Modern ethernet, on wires anyhow, is very different from the original one with a shared broadcast ___domain. Ironically, wireless networks are still very much like the original "you've got a piece of wire and everyone yells into it after listening for a short period of time" mechanism.




> Ironically, wireless networks are still very much like the original "you've got a piece of wire and everyone yells into it after listening for a short period of time" mechanism.

Maybe not that ironically since Ethernet derives from ALOHANet, the wireless network connecting Hawaiian schools. Early Ethernet was basically ALOHANet piped over a wire instead of radio waves just like cable tv for a while was just broadcast TV over wires instead of radio waves. https://en.wikipedia.org/wiki/ALOHAnet


L3 switches are absolutely a thing, they allow communication between different VLANs on the same hardware without needing to go through a router.


A layer 3 switch is just a switch and a router in the same chassis.

I have layer 3 switches doing eBGP.


We used to joke that Cisco would sell you either a switch that could route or a router that switches also.


Well, the "OSI" model where there's a little disassembly and assembly line in your box, where each layer gets taken off by one robot and the payload of that inside package gets handed off to another concern -- all lies.

The chips that do this (if they've got the features, anyhow) do L2, L3, L4, L5, etc all at the same time. So it's not an L2 switch and L3 router -- it's both at the same time, looking at the whole packet at once.

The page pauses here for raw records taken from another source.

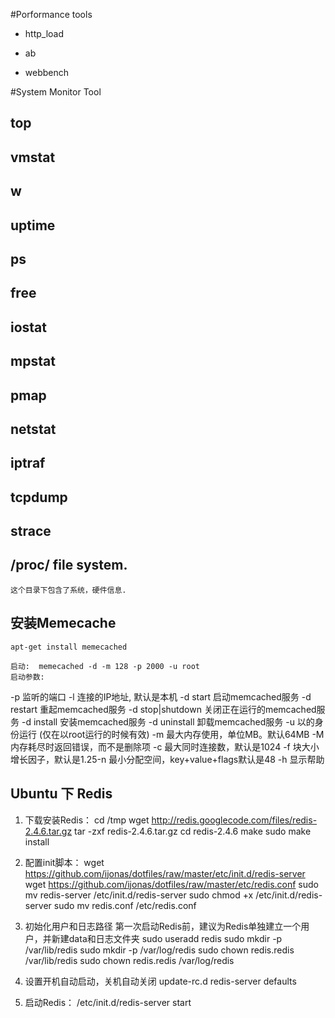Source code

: #Porformance tools

* http_load

* ab

* webbench

#System Monitor Tool

## top

## vmstat

## w

## uptime

## ps

## free

## iostat

## mpstat

## pmap 

## netstat

## iptraf

## tcpdump

## strace

## /proc/ file system.
    这个目录下包含了系统，硬件信息.

## 安装Memecache
    apt-get install memecached

    启动:  memecached -d -m 128 -p 2000 -u root
    启动参数:
-p 监听的端口
-l 连接的IP地址, 默认是本机
-d start 启动memcached服务
-d restart 重起memcached服务
-d stop|shutdown 关闭正在运行的memcached服务
-d install 安装memcached服务
-d uninstall 卸载memcached服务
-u 以的身份运行 (仅在以root运行的时候有效)
-m 最大内存使用，单位MB。默认64MB
-M 内存耗尽时返回错误，而不是删除项
-c 最大同时连接数，默认是1024
-f 块大小增长因子，默认是1.25-n 最小分配空间，key+value+flags默认是48
-h 显示帮助

## Ubuntu 下 Redis
1. 下载安装Redis：
cd /tmp
wget http://redis.googlecode.com/files/redis-2.4.6.tar.gz
tar -zxf redis-2.4.6.tar.gz
cd redis-2.4.6
make
sudo make install

2. 配置init脚本：
wget https://github.com/ijonas/dotfiles/raw/master/etc/init.d/redis-server
wget https://github.com/ijonas/dotfiles/raw/master/etc/redis.conf
sudo mv redis-server /etc/init.d/redis-server
sudo chmod +x /etc/init.d/redis-server
sudo mv redis.conf /etc/redis.conf

3. 初始化用户和日志路径
第一次启动Redis前，建议为Redis单独建立一个用户，并新建data和日志文件夹
sudo useradd redis
sudo mkdir -p /var/lib/redis
sudo mkdir -p /var/log/redis
sudo chown redis.redis /var/lib/redis
sudo chown redis.redis /var/log/redis

4. 设置开机自动启动，关机自动关闭
update-rc.d redis-server defaults

5. 启动Redis：
/etc/init.d/redis-server start 




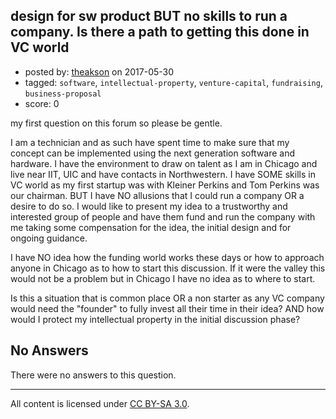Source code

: ## design for sw product BUT no skills to run a company. Is there a path to getting this done in VC world

- posted by: [theakson](https://stackexchange.com/users/4372319/theakson) on 2017-05-30
- tagged: `software`, `intellectual-property`, `venture-capital`, `fundraising`, `business-proposal`
- score: 0

my first question on this forum so please be gentle.

I am a technician and as such have spent time to make sure that my concept can be implemented using the next generation software and hardware. I have the environment to draw on talent as I am in Chicago and live near IIT, UIC and have contacts in Northwestern. I have SOME skills in VC world as my first startup was with Kleiner Perkins and Tom Perkins was our chairman. 
BUT 
I have NO allusions that I could run a company OR a desire to do so. I would like to present my idea to a trustworthy and interested group of people and have them fund and run the company with me taking some compensation for the idea, the initial design and for ongoing guidance.  

I have NO idea how the funding world works these days or how to approach anyone in Chicago as to how to start this discussion. If it were the valley this would not be a problem but in Chicago I have no idea as to where to start. 

Is this a situation that is common place OR a non starter as any VC company would need the "founder" to fully invest all their time in their idea?
AND how would I protect my intellectual property in the initial discussion phase?

## No Answers

There were no answers to this question.


---

All content is licensed under [CC BY-SA 3.0](https://creativecommons.org/licenses/by-sa/3.0/).
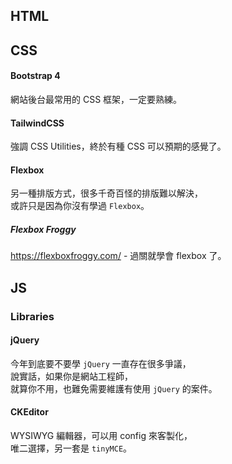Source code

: ## HTML

## CSS
#### Bootstrap 4
網站後台最常用的 CSS 框架，一定要熟練。
#### TailwindCSS
強調 CSS Utilities，終於有種 CSS 可以預期的感覺了。
#### Flexbox
另一種排版方式，很多千奇百怪的排版難以解決，  
或許只是因為你沒有學過 `Flexbox`。
##### Flexbox Froggy
https://flexboxfroggy.com/ - 過關就學會 flexbox 了。



## JS
### Libraries
#### jQuery
今年到底要不要學 `jQuery` 一直存在很多爭議，  
說實話，如果你是網站工程師，  
就算你不用，也難免需要維護有使用 `jQuery` 的案件。  
#### CKEditor
WYSIWYG 編輯器，可以用 config 來客製化，  
唯二選擇，另一套是 `tinyMCE`。
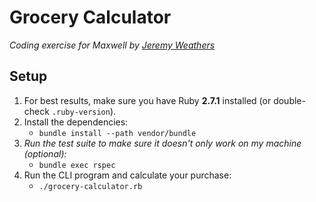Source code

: # Grocery Calculator
_Coding exercise for Maxwell by [Jeremy Weathers](mailto:j_l_w@me.com)_

## Setup

1. For best results, make sure you have Ruby **2.7.1** installed (or double-check `.ruby-version`).
2. Install the dependencies:
    - `bundle install --path vendor/bundle`
3. _Run the test suite to make sure it doesn't only work on my machine (optional):_
    - `bundle exec rspec`
4. Run the CLI program and calculate your purchase:
    - `./grocery-calculator.rb`
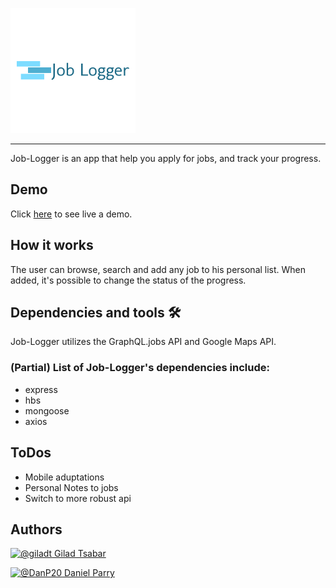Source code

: ![Job-Logger](public/images/logo.png)

 <hr>
Job-Logger is an app that help you apply for jobs, and track your progress.

## Demo
Click [here](https://applicantlog.herokuapp.com/) to see live a demo.

## How it works 
The user can browse, search and add any job to his personal list. When added, it's possible to change the status of the progress.
 
## Dependencies and tools 🛠️
 
Job-Logger utilizes the GraphQL.jobs API and Google Maps API.
 
### (Partial) List of Job-Logger's dependencies include:
* express
* hbs
* mongoose
* axios

## ToDos

* Mobile aduptations
* Personal Notes to jobs
* Switch to more robust api

## Authors
[<img src="https://avatars1.githubusercontent.com/u/2517870?s=96&amp;v=4" width="48" height="48" alt="@giladt"> Gilad Tsabar](https://github.com/giladt)

[<img src="https://avatars1.githubusercontent.com/u/68016701?s=460&amp;v=4" width="48" height="48" alt="@DanP20"> Daniel Parry](https://github.com/DanP20) 
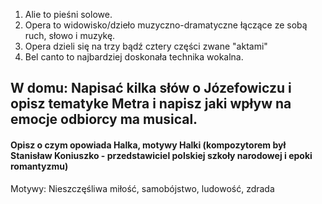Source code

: 1. Alie to pieśni solowe.  
2. Opera to widowisko/dzieło muzyczno-dramatyczne łączące ze sobą ruch, słowo i muzykę.  
3. Opera dzieli się na trzy bądź cztery części zwane "aktami"  
4. Bel canto to najbardziej doskonała technika wokalna.  
## W domu: Napisać kilka słów o Józefowiczu i opisz tematyke Metra i napisz jaki wpływ na emocje odbiorcy ma musical.
#### Opisz o czym opowiada Halka, motywy Halki (kompozytorem był Stanisław Koniuszko - przedstawiciel polskiej szkoły narodowej i epoki romantyzmu)
Motywy: Nieszczęśliwa miłość, samobójstwo, ludowość, zdrada
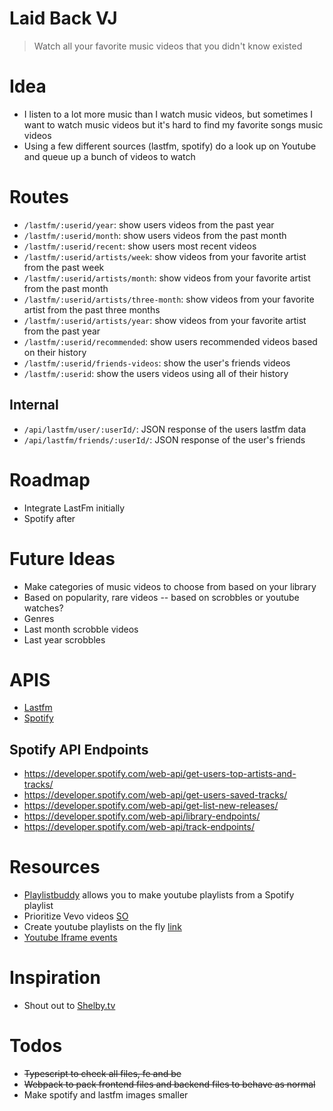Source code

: Laid Back VJ
============
> Watch all your favorite music videos that you didn't know existed

# Idea
* I listen to a lot more music than I watch music videos, but sometimes I want
to watch music videos but it's hard to find my favorite songs music videos
* Using a few different sources (lastfm, spotify) do a look up on Youtube
and queue up a bunch of videos to watch

# Routes
* `/lastfm/:userid/year`: show users videos from the past year
* `/lastfm/:userid/month`: show users videos from the past month
* `/lastfm/:userid/recent`: show users most recent videos
* `/lastfm/:userid/artists/week`: show videos from your favorite artist from the past week
* `/lastfm/:userid/artists/month`: show videos from your favorite artist from the past month
* `/lastfm/:userid/artists/three-month`: show videos from your favorite artist from the past three months
* `/lastfm/:userid/artists/year`: show videos from your favorite artist from the past year
* `/lastfm/:userid/recommended`: show users recommended videos based on their history
* `/lastfm/:userid/friends-videos`: show the user's friends videos
* `/lastfm/:userid`: show the users videos using all of their history

## Internal
* `/api/lastfm/user/:userId/`: JSON response of the users lastfm data
* `/api/lastfm/friends/:userId/`: JSON response of the user's friends


# Roadmap
* Integrate LastFm initially
* Spotify after

# Future Ideas
* Make categories of music videos to choose from based on your library
* Based on popularity, rare videos -- based on scrobbles or youtube watches?
* Genres
* Last month scrobble videos
* Last year scrobbles

# APIS
* [Lastfm](https://www.last.fm/api)
* [Spotify](https://developer.spotify.com/web-api/)

## Spotify API Endpoints
* https://developer.spotify.com/web-api/get-users-top-artists-and-tracks/
* https://developer.spotify.com/web-api/get-users-saved-tracks/
* https://developer.spotify.com/web-api/get-list-new-releases/
* https://developer.spotify.com/web-api/library-endpoints/
* https://developer.spotify.com/web-api/track-endpoints/

# Resources
* [Playlistbuddy](http://www.playlistbuddy.com/) allows you to make youtube playlists
from a Spotify playlist
* Prioritize Vevo videos [SO](https://stackoverflow.com/questions/29369368/youtube-api-search-vevo-video-in-priority)
* Create youtube playlists on the fly [link](https://www.labnol.org/internet/create-youtube-playlists/28827/)
* [Youtube Iframe events](https://developers.google.com/youtube/iframe_api_reference#Events)

# Inspiration
* Shout out to [Shelby.tv](http://shelby.tv/)

# Todos
* ~~Typescript to check all files, fe and be~~
* ~~Webpack to pack frontend files and backend files to behave as normal~~
* Make spotify and lastfm images smaller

But -- there is no such thing as an ethernet "router" -- it's just a bridge with a forwarding table populated (usually) by listening for MAC addresses and updating forwarding tables. "flood and learn" There are even less ethernetty things out there that use the ethernet signaling but mechanically populate the forwarding tables of switches.

But a "thing that forwards between vlans" usually means "a thing that forwards packets from one L3 subnet to another."

You could probably make some insane custom switch that has routing rules for forwarding mac address packets from one vlan to another based on a bunch of zany rules, but such a cursed object would be hated universally by all who come after you.